New Avenues for Regional Innovation Systems - Theoretical Advances, Empirical Cases and Policy Lessons by Arne Isaksen Roman Martin & Michaela Trippl
Author:Arne Isaksen, Roman Martin & Michaela Trippl
Language: eng
Format: epub
Publisher: Springer International Publishing, Cham
2.2 Relatedness
The interest in new path development puts the knowledge base literature in close contact with the literature on related variety, industrial relatedness and, specifically, with the concept of regional branching. Frenken and Boschma (2007) introduced the idea of economic development as a process of diversification through evolutionary branching from the existing regional economic structure. In this perspective, diversification—or new path development—occurs through the recombination of existing technologically related industries in the region to create new industries (Boschma and Frenken 2011). The opportunities for such recombinations depend on the number of related industries present in the region, leading to an interest in measuring and analysing related variety at the regional level (Frenken et al. 2007).

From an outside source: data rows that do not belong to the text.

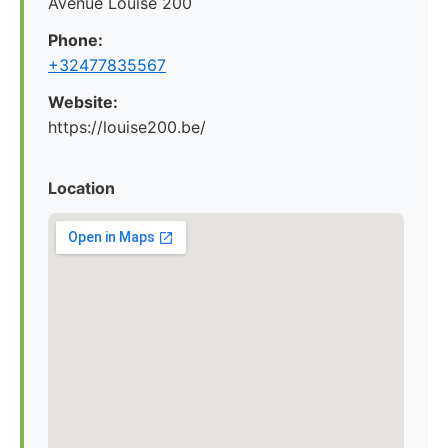
Avenue Louise 200
Phone:
+32477835567
Website:
https://louise200.be/
Location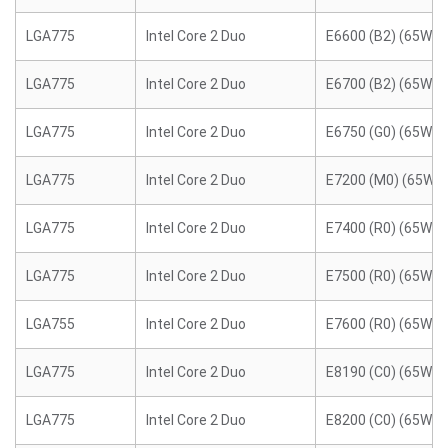
LGA775
Intel Core 2 Duo
E6600 (B2) (65W)
LGA775
Intel Core 2 Duo
E6700 (B2) (65W)
LGA775
Intel Core 2 Duo
E6750 (G0) (65W)
LGA775
Intel Core 2 Duo
E7200 (M0) (65W)
LGA775
Intel Core 2 Duo
E7400 (R0) (65W)
LGA775
Intel Core 2 Duo
E7500 (R0) (65W)
LGA755
Intel Core 2 Duo
E7600 (R0) (65W)
LGA775
Intel Core 2 Duo
E8190 (C0) (65W)
LGA775
Intel Core 2 Duo
E8200 (C0) (65W)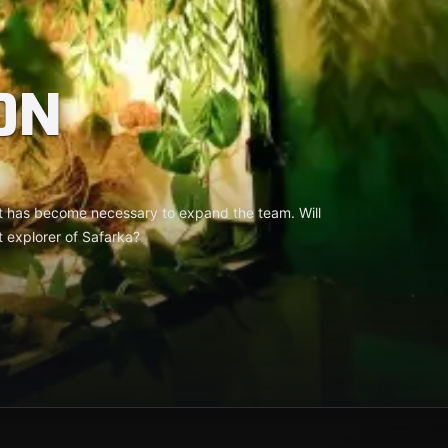
ON
it has become necessary to expand the team. Will
t explorer of Safarka?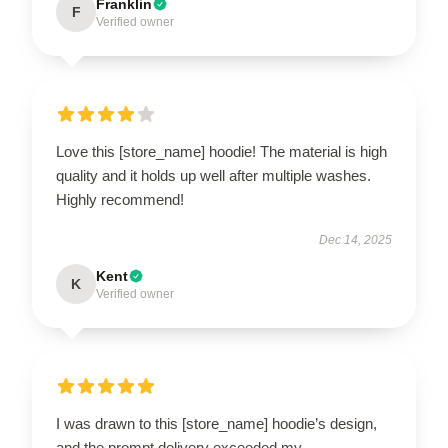
Franklin
F
Verified owner
Love this [store_name] hoodie! The material is high
quality and it holds up well after multiple washes.
Highly recommend!
Dec 14, 2025
Kent
K
Verified owner
I was drawn to this [store_name] hoodie’s design,
and the prompt delivery exceeded my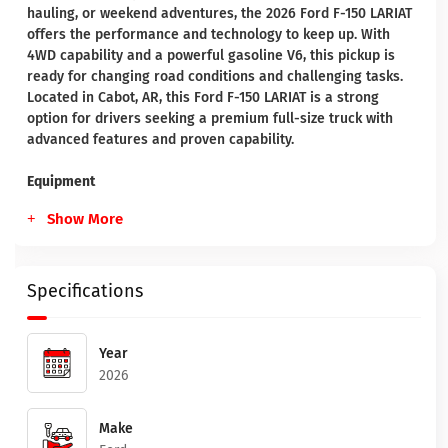
hauling, or weekend adventures, the 2026 Ford F-150 LARIAT
offers the performance and technology to keep up. With
4WD capability and a powerful gasoline V6, this pickup is
ready for changing road conditions and challenging tasks.
Located in Cabot, AR, this Ford F-150 LARIAT is a strong
option for drivers seeking a premium full-size truck with
advanced features and proven capability.
Equipment
Show More
Specifications
Year
2026
Make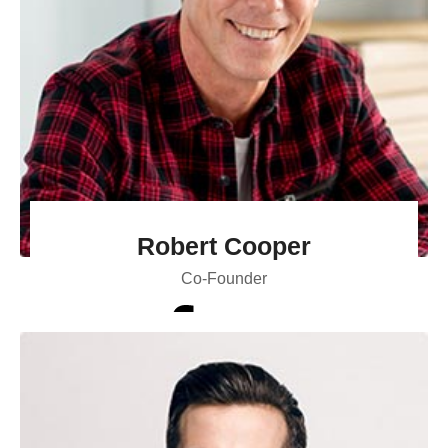
Robert Cooper
Co-Founder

Various studies have demonstrated that higher levels of related variety, due to knowledge spillovers, is conducive to regional employment growth (Frenken et al. 2007; Boschma and Iammarino 2009; Boschma et al. 2013, van Oort et al. 2015). An important question, however, is how relatedness across industries is defined, operationalised, and identified. While theoretical perspectives on relatedness between industries typically draw on the idea of cognitive proximity, i.e. similarities in the ways of thinking (Nooteboom 2000; Boschma 2005), the operationalisation of related variety has traditionally relied on the industrial classification hierarchy.
More recently, researchers started to measure revealed relatedness, which refers to observed commonalities of industries based on co-occurrence of activities, similarities in resource use, or connectedness based on trade and human capital flows (Neffke and Henning 2013; Essletzbichler 2015). When co-occurrences, similarities in the use of resources and/or higher levels of connectedness are consistent over a longer period of time, these industries, some of which might appear very different on the surface, may be assumed to rely on similar types of knowledge, skills and technologies. Contrary to measures of related variety, revealed relatedness allows relatedness across industry classes and identifies a more diverse set of related industry pairs. As highlighted by Fitjar and Timmermans (2016), these measures are also better equipped for smaller regions, where the limited number of industries cause related variety measures to underestimate relatedness.
The measures of revealed relatedness have had predictive power in several settings. First, they predict the emergence of new and the decline of incumbent industries. This process of regional branching has been empirically demonstrated on data from Sweden (Neffke et al. 2012), Spain (Boschma et al. 2013) and the United States (Essletzbichler 2015). Consequently, new path development often takes the form of path renewal (Isaksen 2015). Second, regions with higher levels of relatedness can better fend off decline; in other words, they are more resilient to economic shocks (Boschma 2015; Diodato and Weterings 2014). This resilience can be attributed to the ability of related industries to absorb the loss of jobs, as the skills of laid-off workers are valued in related industries. Third, mobility patterns between related industries allow for more efficient knowledge transfers and thus higher levels of innovative performance and productivity growth (Timmermans and Boschma 2014).